The Python solution above generates the indexed values for a text file with 99,179 words in 0.222s. It does this consistently and without breaking a sweat. At its core, it relies on a loop in which every word in the file is converted into its “signature”. Now if you read about R for more than 5 minutes, you come across this advice, “Avoid loops as much as possible.” You also see a great deal of justification like, “Computing time doesn’t matter as much as thinking time”. This translates to, “If the code is easy to write and understand, it’s worth a few extra seconds of computing time.” Basically, “Yes, R is slow but it makes up for that with other advantages.”
The advice to avoid loops is good, because R has a concept of “vectorization” that is extremely fast. What that means is that R can do certain types of operations much more quickly, namely ones that are cross-column, than others. So for example, if you want to compute the square root of every value in a column, rather than loop through each row, you would just apply the sqrt
function to the entire column at once, like this.
column_1 <- as.integer(c(4,9,16,25,36,49,64,81,100,144))
column_2 <- sqrt(column_1)
# yields somthing like...
column_1 column_2
4 2
9 3
16 4
25 5
36 6
49 7
64 8
81 9
100 10
144 12
This is a neat concept and apparently is possible because, “Vectorized functions usually involve a behind-the-scenes loop in a low-level language (C or Fortran), which runs way faster than a pure R loop.” As long as your problem can be approached using this concept, you’re golden. So what about this anagram problem?
Here are the things we need to do:
- Read the data into R
- Convert the words into lower case
- Sort the lower case letters
- Reassemble the letters into a string
Ideally, we’d like to end up with something like this, and we’d like to get there using only vectorized functions.
words signature
1 Lois ilos
2 soil ilos
3 oils ilos
4 silo ilos
The problem is, we can’t.
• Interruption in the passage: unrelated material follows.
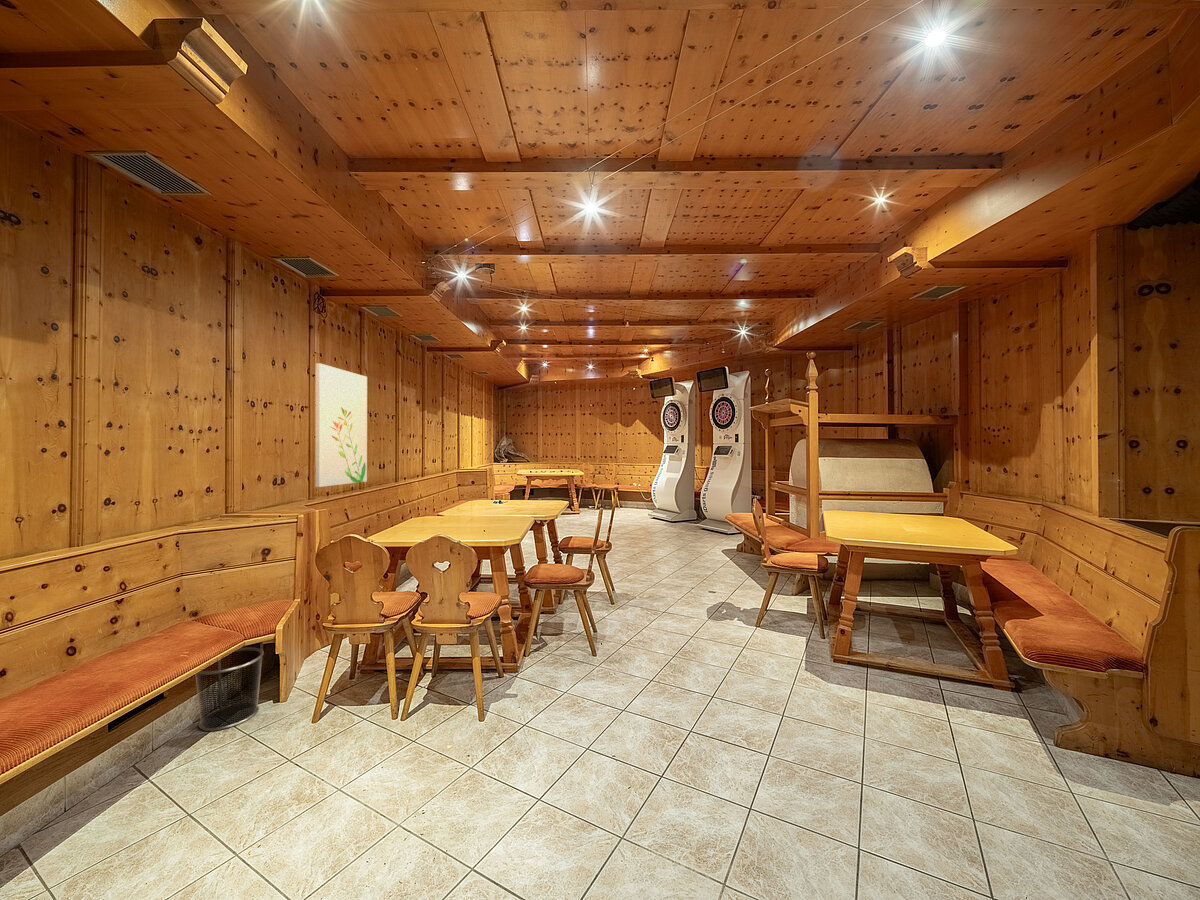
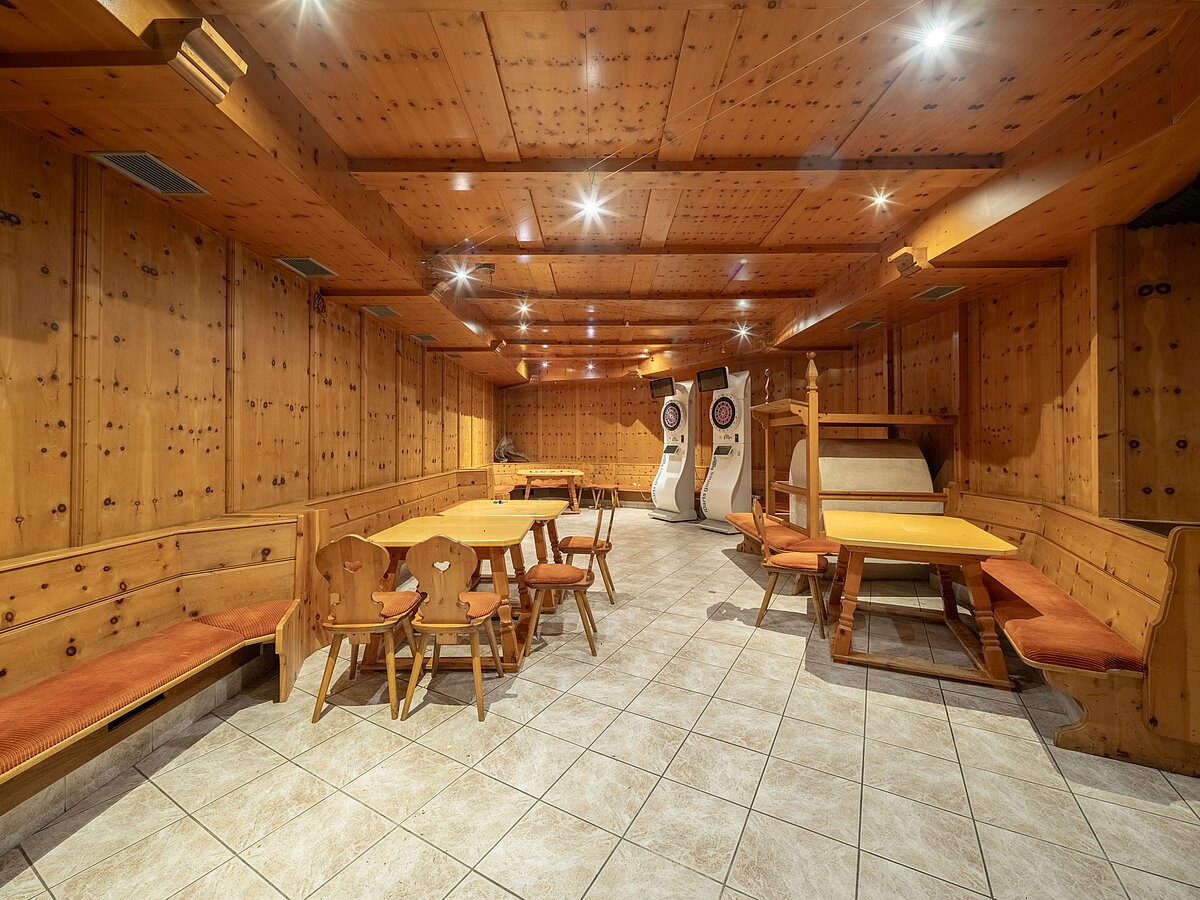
- waste bin [194,647,265,732]
- wall art [315,362,368,488]
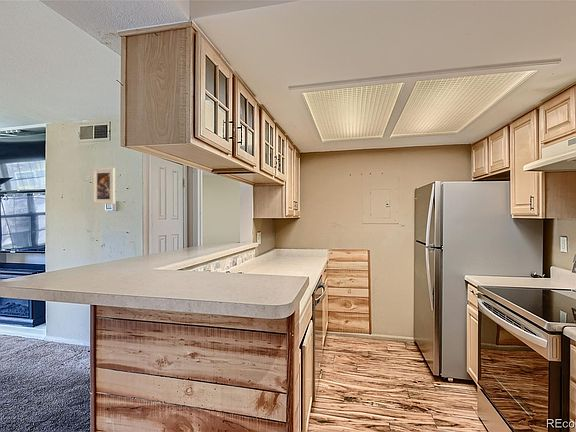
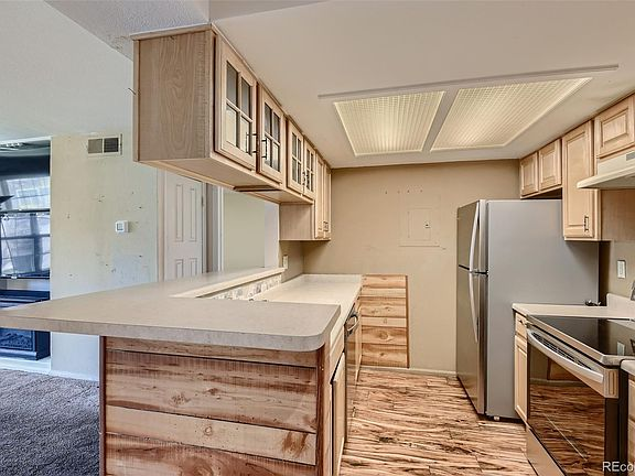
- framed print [92,167,116,205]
If we walk through the code, we get to a point where we can’t use a vectorized function.
words <- c("Lois", "soil", "silo", "oils")
lower_case <- tolower(words)
strsplit(lower_case, "") <======= BOOOM!!!
[[1]]
[1] "l" "o" "i" "s"
[[2]]
[1] "s" "o" "i" "l"
[[3]]
[1] "s" "i" "l" "o"
[[4]]
[1] "o" "i" "l" "s"
The R strsplit
function works similarly to the Python sorted
function in that it returns list of elements. In Python, sorted
takes the string as input and spits out a sorted list of elements that you then have to join together. In R, you split the string using strsplit
, then you sort the elements with sort
, then you join them back together. Unfortunately, there is no way (that I can figure out) to assign that list output as a new column that I can continue to process.
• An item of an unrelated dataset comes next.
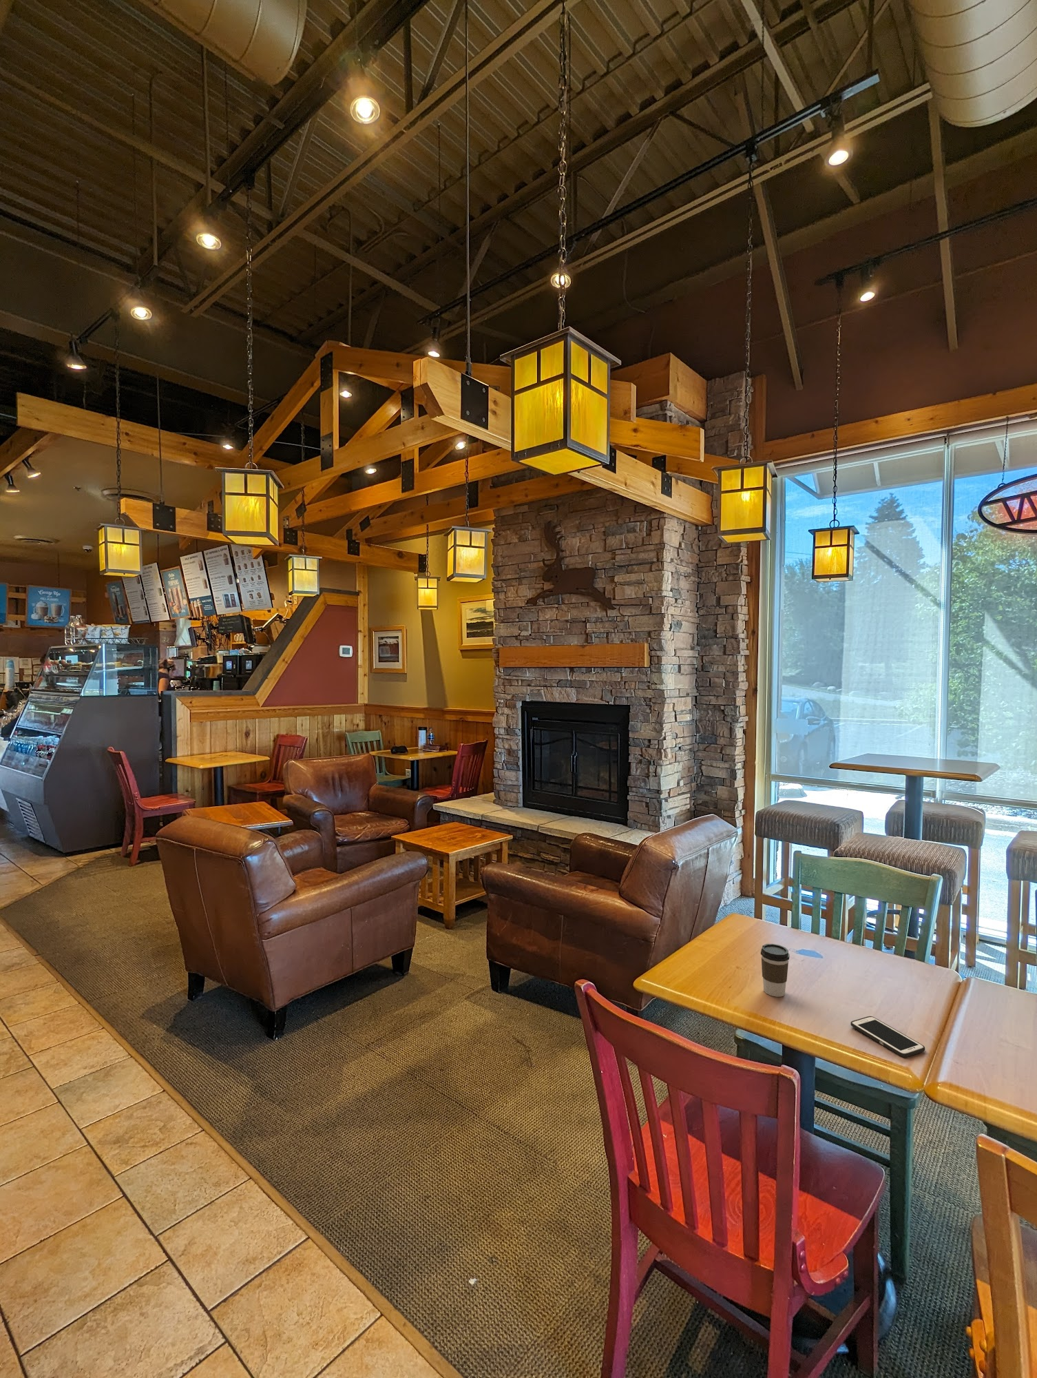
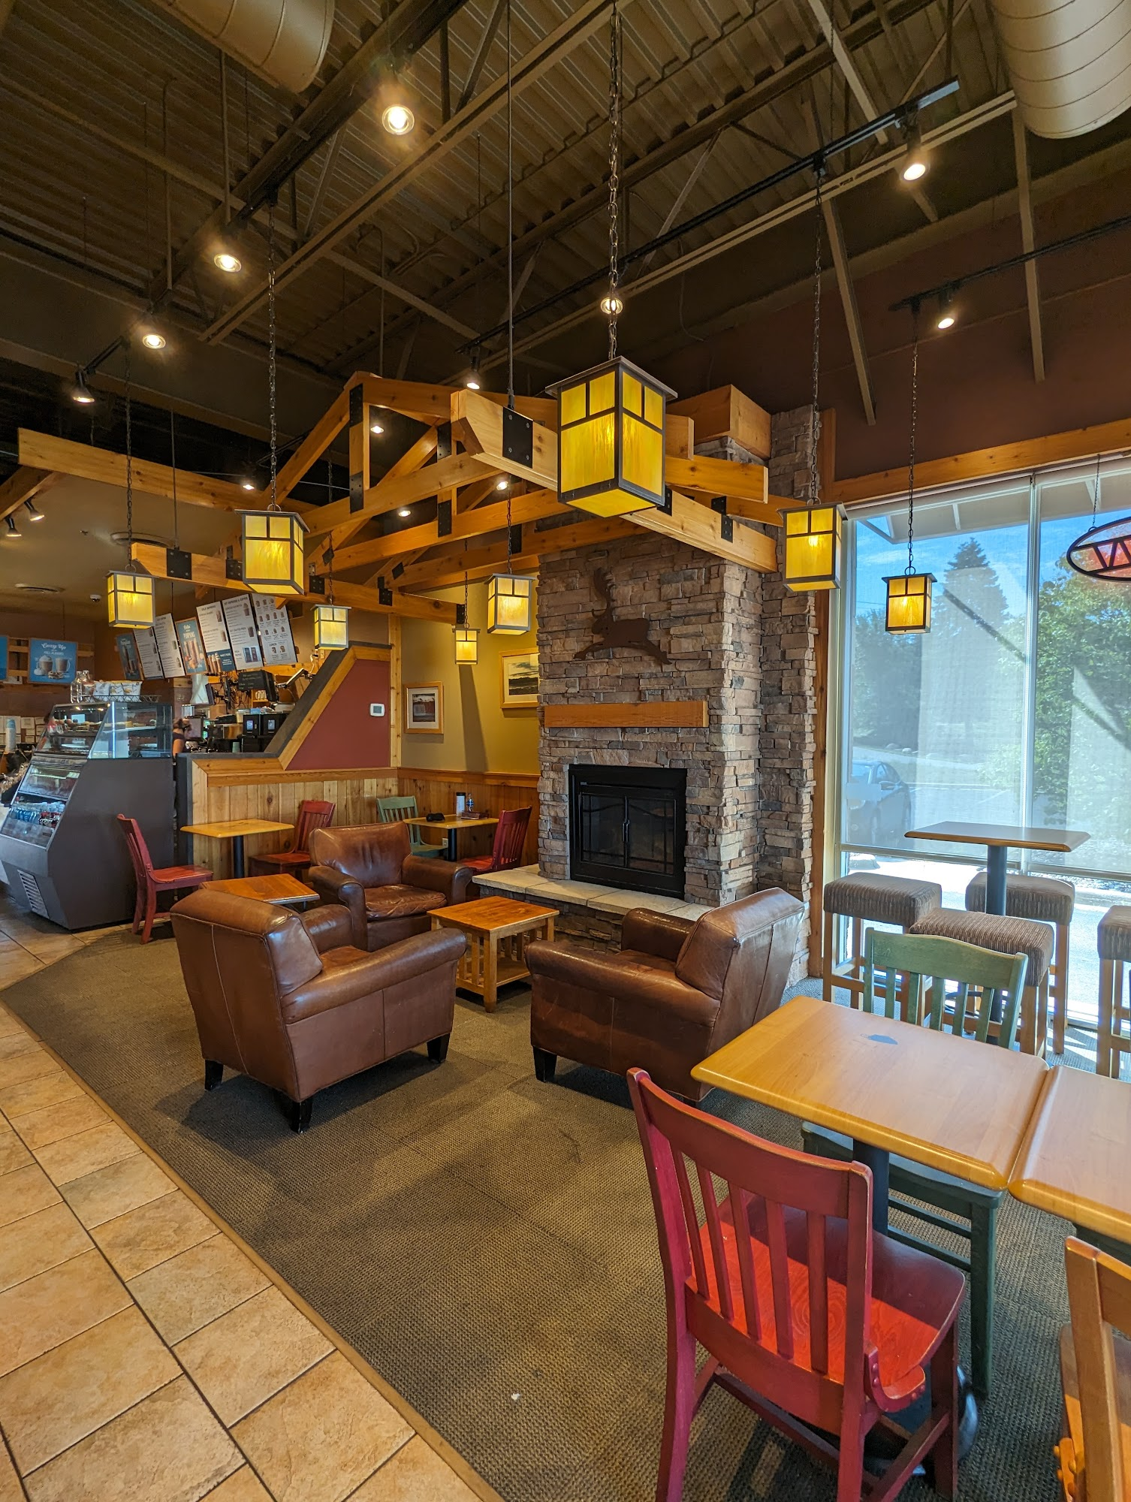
- cell phone [850,1016,926,1059]
- coffee cup [760,943,791,998]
So I have to loop. I mean there’s no way around it - “for each word, split it into its elements, sort the elements then join them back together”. This is where the apply
family of functions come into play in R. Using them, I end up with this.
# R Implementation
word_df <- read.csv("dict.txt",
col.names = c("word"),
header = FALSE,
stringsAsFactors = FALSE,
encoding = "UTF-8")
word_df$signature <- lapply(word_df$word,
function(x)
{paste0(sort(unlist(strsplit(tolower(x), ""))), collapse = "")})
The cost?
user system elapsed
3.16 0.01 3.24
So 3.16s in R versus 0.222s in Python… That’s significant, and I haven’t even gotten as far in the process after that time has elapsed.
stringi To the Rescue!
It’s clear that one line of code is doing all of the heavy lifting in this script.
{paste0(sort(unlist(strsplit(tolower(x), ""))), collapse = "")}
Doing some Web research revealed that the stringi package seemed to have some potential for improving the situation. By testing all of the possible string functions in stringi, it seems that the best performance comes from replacing the Base R sort
with stri_sort
from stringi. All of the other base functions are faster than the equivalent ones in stringi.
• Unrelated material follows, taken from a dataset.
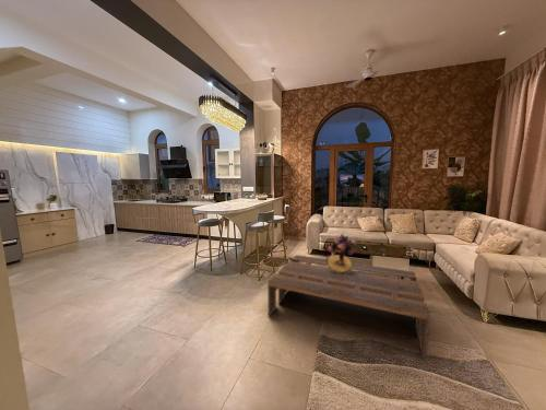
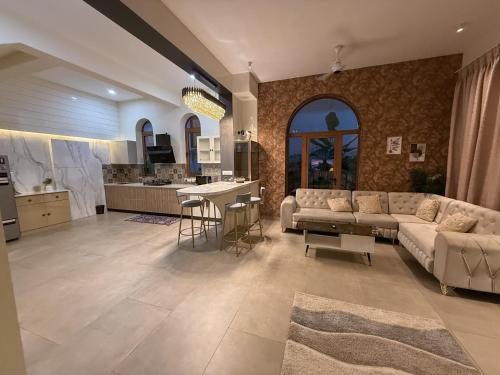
- bouquet [324,233,358,274]
- coffee table [266,254,431,361]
{paste0(stri_sort(unlist(strsplit(tolower(x), ""))), collapse = "")})
Speed benefit?
user system elapsed
0.92 0.00 0.97
That’s not bad at all!
Next Steps
Given that the Tidyverse is built on top of stringr, which itself is built on top of stringi, it probably would be worth rewriting this entirely using Tidyverse functions to see if I can eke out even more performance. I have to say that these results are unexpected and definitely encouraging.